Kelanjutan kisah Dua Garis Biru, tentang Bima (Angga Yunanda) dan Dara (Aisha Nurra Datau) yang berusaha membangun rumah tangga dan jadi orangtua terbaik untuk Adam (Farrell Rafisqy) di antara perbedaan mereka kini.
Tampil sangat hangat dan kuat, Dua Hati Biru menurut saya jauh lebih baik dibanding pendahulunya, Dua Garis Biru.
Naskah yang ditulis oleh Gina S. Noer rapi dan kokoh dari awal film hingga akhir film. Hal yang saya suka dari skripnya adalahh melebarkan skala ceritanya selayaknya sekuel, dan menggabungkan beberapa sub-plot yang menarik dan di eksekusi dengan rapi, semuanya terjelaskan dan tidak menggantung (mungkin alasan perpisahan orang tua Dara bisa diberikan screentime yang lebih banyak).
Keputusan untuk merecast Adhisty Zara menjadi Nurra Datau menurut saya adalah pilihan yang tepat.

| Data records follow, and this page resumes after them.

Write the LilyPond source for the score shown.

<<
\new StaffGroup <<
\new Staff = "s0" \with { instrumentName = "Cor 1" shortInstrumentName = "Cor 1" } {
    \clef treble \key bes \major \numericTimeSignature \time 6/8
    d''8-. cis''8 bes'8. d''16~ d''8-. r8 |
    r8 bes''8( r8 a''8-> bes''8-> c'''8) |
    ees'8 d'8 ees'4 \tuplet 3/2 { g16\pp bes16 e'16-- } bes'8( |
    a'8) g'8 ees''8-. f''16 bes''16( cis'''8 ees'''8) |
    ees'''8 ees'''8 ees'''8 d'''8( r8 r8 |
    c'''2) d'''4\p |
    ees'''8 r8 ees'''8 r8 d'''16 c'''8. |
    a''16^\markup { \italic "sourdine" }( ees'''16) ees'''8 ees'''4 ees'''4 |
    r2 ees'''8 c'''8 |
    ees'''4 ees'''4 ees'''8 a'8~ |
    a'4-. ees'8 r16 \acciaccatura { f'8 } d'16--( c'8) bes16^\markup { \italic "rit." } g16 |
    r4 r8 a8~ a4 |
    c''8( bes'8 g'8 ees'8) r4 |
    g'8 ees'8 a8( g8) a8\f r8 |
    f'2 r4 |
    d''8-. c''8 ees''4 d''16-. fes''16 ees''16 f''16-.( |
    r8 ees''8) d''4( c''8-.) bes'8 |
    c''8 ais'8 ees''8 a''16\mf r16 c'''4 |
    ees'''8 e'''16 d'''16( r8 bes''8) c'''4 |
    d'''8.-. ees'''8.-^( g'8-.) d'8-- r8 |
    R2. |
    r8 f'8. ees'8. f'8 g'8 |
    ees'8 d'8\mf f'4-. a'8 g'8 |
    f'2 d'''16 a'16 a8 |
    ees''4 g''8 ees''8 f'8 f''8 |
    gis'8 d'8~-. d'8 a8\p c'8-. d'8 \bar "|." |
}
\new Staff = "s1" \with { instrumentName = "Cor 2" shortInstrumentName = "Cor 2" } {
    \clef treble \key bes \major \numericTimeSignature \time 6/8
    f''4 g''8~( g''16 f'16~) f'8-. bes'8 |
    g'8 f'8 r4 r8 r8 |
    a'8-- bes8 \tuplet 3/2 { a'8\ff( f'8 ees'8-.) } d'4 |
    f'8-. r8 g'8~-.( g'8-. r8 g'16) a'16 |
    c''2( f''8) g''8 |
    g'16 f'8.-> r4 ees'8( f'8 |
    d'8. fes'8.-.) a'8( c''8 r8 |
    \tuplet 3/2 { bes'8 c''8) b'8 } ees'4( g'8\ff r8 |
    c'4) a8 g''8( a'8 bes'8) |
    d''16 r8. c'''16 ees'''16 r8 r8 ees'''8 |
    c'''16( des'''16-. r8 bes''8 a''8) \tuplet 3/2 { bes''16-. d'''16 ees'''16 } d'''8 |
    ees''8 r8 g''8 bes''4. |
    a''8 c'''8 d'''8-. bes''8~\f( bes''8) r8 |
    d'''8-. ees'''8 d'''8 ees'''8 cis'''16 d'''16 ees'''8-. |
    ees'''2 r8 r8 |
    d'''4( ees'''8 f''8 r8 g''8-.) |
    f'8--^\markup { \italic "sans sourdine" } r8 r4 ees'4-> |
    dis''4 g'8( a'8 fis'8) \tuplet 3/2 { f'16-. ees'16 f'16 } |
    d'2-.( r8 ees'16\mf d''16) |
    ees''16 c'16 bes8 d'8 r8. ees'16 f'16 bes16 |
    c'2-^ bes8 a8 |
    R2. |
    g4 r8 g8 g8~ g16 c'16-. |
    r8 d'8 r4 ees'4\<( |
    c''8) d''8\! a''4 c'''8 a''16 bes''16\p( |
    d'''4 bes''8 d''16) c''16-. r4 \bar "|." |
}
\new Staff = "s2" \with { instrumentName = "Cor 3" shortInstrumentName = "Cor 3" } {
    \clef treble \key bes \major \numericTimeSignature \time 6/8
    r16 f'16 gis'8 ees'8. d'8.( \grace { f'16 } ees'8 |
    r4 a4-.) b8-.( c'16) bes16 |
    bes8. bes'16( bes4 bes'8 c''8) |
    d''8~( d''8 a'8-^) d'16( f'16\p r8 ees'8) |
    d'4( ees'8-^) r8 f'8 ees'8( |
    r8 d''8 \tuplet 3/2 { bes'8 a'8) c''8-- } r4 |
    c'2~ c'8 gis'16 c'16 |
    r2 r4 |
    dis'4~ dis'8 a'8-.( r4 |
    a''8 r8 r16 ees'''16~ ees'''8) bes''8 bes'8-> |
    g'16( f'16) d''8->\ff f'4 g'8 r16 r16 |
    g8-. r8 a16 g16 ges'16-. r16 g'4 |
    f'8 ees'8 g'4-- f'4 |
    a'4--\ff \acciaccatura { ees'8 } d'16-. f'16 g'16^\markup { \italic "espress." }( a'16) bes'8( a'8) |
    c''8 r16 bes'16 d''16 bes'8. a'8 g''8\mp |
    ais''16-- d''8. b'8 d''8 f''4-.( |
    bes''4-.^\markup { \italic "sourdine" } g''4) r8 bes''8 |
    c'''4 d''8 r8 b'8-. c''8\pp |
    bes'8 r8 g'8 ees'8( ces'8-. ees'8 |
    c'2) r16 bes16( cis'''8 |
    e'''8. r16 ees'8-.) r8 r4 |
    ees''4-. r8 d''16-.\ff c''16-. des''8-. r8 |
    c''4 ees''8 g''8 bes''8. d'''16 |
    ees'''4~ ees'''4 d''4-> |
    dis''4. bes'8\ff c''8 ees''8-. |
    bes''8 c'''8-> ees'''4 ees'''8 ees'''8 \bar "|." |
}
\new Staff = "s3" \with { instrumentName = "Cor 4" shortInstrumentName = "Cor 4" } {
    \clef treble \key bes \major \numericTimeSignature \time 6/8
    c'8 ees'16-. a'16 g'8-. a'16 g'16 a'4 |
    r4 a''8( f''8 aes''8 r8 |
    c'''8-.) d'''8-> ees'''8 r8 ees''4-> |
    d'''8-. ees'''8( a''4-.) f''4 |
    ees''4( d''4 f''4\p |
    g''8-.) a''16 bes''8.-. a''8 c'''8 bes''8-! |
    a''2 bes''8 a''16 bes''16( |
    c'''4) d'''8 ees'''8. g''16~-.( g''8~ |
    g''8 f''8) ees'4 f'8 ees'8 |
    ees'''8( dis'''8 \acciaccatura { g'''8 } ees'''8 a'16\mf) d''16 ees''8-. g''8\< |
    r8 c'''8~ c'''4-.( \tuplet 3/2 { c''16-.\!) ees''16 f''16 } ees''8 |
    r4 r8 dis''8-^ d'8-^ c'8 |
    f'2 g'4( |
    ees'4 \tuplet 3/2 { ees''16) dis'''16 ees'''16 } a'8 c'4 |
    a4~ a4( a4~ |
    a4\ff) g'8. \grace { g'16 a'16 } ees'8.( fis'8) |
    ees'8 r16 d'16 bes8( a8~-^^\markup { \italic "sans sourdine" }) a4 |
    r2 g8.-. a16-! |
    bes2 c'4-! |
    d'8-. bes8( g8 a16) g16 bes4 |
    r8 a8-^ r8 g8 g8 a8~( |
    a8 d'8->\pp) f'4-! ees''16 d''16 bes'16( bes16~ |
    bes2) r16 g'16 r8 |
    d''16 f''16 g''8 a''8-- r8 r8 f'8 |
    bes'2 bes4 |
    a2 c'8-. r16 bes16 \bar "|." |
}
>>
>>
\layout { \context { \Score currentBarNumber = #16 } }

Bukan berarti akting Adhisty Zara buruk, namun menurut saya, Nurra Datau di beberapa momen lebih baik dalam menyampaikan emosi melalui ekspresi, intonasi dan gestur badan.
Tak hanya Nurra Datau, semua pemain dalam film ini berakting dengan baik, namun Farrel Rafisqy dan Keanu Angelo sangat mencuri perhatian! Farrel berhasil memerankan karakter Adam yang menyebalkan namun menggemaskan, dan Keanu tetap menjadi Keanu yang identik dengan celetukan-celetukannya yang lucu.
Sama juga seperti film pendahulunya, Dua Hati Biru memiliki banyak soundtrack yang bagus dan memiliki scoring yang tidak berlebihan pada adegan-adegannya.
Kekurangan dari Dua Hati Biru menurut saya pribadi mungkin hanya transisi dari momen drama ke komedi atau sebaliknya yang terasa terlalu cepat, selebihnya sudah sangat baik.
Sebelum saya menutup review ini, saya ingin memberikan apresiasi yang sebesar-besarnya kepada Gina S. Noer dan Dinna Jasanti karena telah membuat film yang sangat hangat dan menyenangkan ini.
Dua Hati Biru adalah pilihan terbaik untuk ditonton bersama keluarga di Bioskop saat ini.
(Saya juga kagum dengan cara mba Gina dan mba Dinna mengarahkan Farell yang masih balita untuk berakting dan hasilnya se natural itu.)